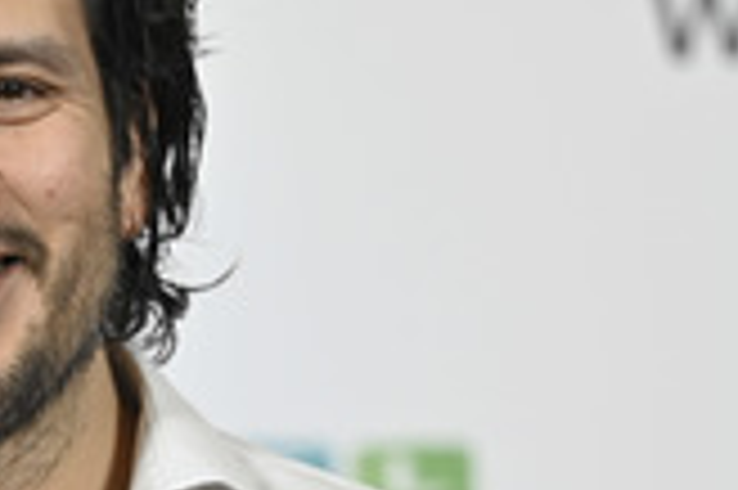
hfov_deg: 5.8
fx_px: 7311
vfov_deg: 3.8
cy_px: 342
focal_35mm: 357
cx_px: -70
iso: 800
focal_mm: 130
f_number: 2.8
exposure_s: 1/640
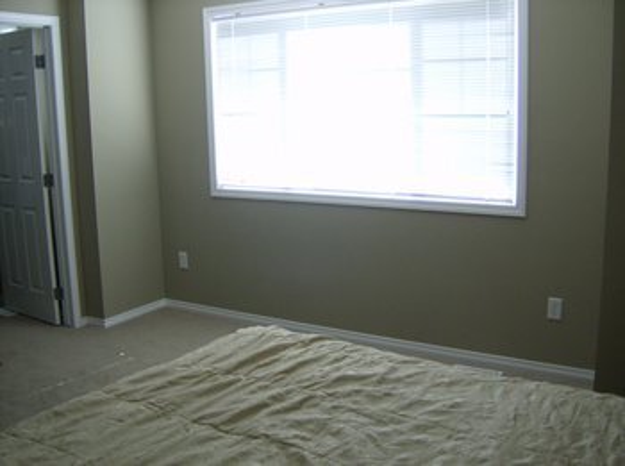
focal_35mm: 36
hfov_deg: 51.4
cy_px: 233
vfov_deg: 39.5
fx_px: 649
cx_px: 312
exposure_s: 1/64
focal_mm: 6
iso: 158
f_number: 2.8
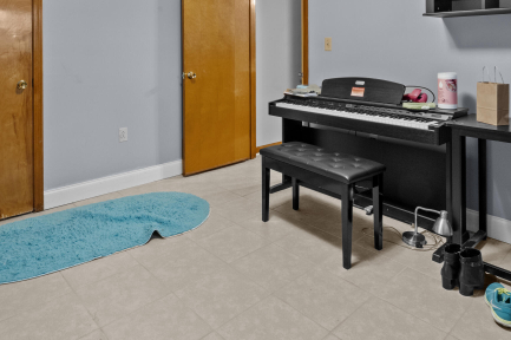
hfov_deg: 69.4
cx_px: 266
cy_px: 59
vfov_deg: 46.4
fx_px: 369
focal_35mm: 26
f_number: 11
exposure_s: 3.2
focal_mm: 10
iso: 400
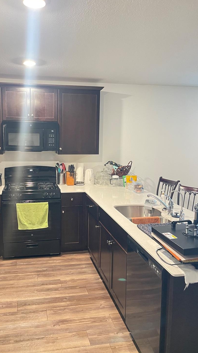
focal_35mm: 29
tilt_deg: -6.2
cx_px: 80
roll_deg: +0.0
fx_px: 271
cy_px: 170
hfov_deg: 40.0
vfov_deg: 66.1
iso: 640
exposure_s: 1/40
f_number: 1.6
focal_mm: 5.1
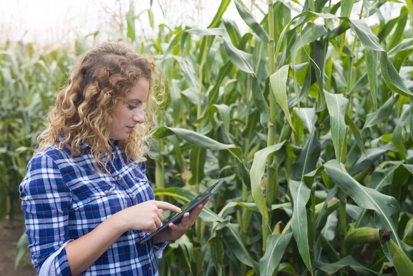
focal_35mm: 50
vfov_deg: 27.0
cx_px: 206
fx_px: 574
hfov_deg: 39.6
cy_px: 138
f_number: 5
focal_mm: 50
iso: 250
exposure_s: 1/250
++++++
TASK BRIEF: Each line above should be set down exactly as written, with pictures excluded.

WRITTEN RESPONSE:
hfov_deg: 5.8
fx_px: 7311
vfov_deg: 3.8
cy_px: 342
focal_35mm: 357
cx_px: -70
iso: 800
focal_mm: 130
f_number: 2.8
exposure_s: 1/640
focal_35mm: 36
hfov_deg: 51.4
cy_px: 233
vfov_deg: 39.5
fx_px: 649
cx_px: 312
exposure_s: 1/64
focal_mm: 6
iso: 158
f_number: 2.8
hfov_deg: 69.4
cx_px: 266
cy_px: 59
vfov_deg: 46.4
fx_px: 369
focal_35mm: 26
f_number: 11
exposure_s: 3.2
focal_mm: 10
iso: 400
focal_35mm: 29
tilt_deg: -6.2
cx_px: 80
roll_deg: +0.0
fx_px: 271
cy_px: 170
hfov_deg: 40.0
vfov_deg: 66.1
iso: 640
exposure_s: 1/40
f_number: 1.6
focal_mm: 5.1
focal_35mm: 50
vfov_deg: 27.0
cx_px: 206
fx_px: 574
hfov_deg: 39.6
cy_px: 138
f_number: 5
focal_mm: 50
iso: 250
exposure_s: 1/250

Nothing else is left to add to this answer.